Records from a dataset

━━━

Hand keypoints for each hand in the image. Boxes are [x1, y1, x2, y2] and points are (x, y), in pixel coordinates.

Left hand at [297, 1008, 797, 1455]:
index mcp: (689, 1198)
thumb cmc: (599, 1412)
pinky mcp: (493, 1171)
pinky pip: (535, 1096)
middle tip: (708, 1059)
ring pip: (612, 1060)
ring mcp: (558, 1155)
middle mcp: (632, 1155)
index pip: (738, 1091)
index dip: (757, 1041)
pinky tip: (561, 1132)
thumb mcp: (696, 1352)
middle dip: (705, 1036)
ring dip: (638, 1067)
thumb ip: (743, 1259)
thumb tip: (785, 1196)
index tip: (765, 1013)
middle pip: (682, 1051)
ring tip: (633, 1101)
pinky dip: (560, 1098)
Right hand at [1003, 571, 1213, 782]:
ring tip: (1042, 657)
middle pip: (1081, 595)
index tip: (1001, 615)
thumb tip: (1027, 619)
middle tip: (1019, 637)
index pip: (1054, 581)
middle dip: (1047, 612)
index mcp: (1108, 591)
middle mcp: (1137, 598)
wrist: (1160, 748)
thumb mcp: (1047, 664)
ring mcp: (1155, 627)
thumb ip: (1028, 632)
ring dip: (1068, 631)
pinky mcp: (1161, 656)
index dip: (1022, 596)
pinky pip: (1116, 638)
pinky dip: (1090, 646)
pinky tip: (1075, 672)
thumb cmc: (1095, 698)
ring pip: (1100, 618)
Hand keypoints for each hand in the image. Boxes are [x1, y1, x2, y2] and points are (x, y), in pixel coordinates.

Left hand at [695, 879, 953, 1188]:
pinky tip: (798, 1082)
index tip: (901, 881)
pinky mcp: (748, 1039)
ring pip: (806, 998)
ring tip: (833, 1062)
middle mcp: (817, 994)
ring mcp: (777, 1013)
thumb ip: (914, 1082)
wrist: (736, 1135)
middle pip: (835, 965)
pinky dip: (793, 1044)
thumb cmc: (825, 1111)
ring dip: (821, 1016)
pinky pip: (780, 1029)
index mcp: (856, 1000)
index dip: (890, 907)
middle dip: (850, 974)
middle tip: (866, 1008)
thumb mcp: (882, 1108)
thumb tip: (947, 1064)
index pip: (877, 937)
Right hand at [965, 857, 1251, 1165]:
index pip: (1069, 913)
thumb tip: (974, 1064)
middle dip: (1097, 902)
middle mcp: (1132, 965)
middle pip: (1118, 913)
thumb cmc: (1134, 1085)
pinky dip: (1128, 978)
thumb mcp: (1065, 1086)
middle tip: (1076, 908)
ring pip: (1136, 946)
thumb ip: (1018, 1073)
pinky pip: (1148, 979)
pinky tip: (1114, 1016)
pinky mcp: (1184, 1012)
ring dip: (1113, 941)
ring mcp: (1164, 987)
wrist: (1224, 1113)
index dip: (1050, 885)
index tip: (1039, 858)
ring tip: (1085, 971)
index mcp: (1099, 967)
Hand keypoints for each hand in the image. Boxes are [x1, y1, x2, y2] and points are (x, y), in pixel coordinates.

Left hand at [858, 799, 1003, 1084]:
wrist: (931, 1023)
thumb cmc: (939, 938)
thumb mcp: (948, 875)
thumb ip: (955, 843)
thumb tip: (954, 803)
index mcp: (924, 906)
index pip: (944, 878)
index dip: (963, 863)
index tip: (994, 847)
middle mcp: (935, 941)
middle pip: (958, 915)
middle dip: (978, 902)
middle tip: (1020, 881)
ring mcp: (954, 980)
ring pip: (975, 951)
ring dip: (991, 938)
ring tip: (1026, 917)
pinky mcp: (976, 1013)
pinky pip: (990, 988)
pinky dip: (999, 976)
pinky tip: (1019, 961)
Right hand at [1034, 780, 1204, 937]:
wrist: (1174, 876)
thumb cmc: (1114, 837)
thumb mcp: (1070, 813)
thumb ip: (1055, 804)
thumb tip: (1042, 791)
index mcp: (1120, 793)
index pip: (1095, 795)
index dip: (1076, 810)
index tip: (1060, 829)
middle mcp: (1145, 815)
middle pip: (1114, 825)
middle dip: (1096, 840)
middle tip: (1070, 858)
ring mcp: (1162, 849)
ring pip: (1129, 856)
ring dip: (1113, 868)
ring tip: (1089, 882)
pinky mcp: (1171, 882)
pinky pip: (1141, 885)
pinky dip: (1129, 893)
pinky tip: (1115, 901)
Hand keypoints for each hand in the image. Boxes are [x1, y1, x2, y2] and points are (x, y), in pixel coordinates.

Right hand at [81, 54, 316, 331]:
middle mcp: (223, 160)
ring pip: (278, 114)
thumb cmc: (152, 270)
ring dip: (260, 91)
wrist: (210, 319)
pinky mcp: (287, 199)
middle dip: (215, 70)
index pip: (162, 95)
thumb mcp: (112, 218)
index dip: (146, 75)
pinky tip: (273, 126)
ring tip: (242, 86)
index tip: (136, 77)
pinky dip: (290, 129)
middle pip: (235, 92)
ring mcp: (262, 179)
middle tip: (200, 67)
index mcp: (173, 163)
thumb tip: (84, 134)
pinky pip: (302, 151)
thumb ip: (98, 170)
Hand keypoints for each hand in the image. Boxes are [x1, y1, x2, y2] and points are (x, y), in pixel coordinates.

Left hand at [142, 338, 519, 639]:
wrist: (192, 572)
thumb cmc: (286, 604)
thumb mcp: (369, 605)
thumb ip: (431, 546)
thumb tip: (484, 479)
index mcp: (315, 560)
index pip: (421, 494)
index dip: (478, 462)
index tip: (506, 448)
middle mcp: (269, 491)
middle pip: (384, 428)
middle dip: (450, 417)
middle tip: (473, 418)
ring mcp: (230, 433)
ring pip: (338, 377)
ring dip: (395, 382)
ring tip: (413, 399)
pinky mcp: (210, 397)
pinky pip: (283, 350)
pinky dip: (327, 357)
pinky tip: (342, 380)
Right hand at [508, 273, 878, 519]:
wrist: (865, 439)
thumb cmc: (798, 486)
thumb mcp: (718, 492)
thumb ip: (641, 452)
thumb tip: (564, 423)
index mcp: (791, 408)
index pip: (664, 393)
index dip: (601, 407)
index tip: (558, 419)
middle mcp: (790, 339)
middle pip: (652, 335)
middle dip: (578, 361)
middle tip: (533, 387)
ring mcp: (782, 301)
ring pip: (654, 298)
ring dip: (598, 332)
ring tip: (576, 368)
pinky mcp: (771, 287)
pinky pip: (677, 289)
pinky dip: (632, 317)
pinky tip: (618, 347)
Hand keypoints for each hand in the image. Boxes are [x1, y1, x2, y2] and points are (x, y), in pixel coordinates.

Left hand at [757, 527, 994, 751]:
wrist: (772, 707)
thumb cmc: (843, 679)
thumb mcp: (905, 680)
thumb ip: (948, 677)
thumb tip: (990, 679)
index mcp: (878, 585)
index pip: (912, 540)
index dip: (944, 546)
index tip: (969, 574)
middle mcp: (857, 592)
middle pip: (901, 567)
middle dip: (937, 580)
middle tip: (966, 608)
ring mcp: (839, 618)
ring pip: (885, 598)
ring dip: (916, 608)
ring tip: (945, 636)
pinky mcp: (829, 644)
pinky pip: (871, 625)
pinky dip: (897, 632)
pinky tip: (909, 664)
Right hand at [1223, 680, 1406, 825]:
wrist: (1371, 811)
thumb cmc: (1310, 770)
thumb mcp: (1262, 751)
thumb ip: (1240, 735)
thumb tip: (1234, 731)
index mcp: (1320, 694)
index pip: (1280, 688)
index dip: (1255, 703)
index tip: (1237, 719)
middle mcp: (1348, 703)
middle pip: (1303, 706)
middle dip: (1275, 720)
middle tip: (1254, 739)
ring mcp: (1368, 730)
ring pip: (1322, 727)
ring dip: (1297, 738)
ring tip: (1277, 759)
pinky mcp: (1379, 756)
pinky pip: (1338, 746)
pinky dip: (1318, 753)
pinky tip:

━━━

### Task item
Of the lines above, show those in which "wrist" appears.

### Written answer
wrist: (1160, 748)
wrist: (736, 1135)
wrist: (1224, 1113)
wrist: (931, 1023)
wrist: (1174, 876)
wrist: (210, 319)
wrist: (192, 572)
wrist: (865, 439)
wrist: (772, 707)
wrist: (1371, 811)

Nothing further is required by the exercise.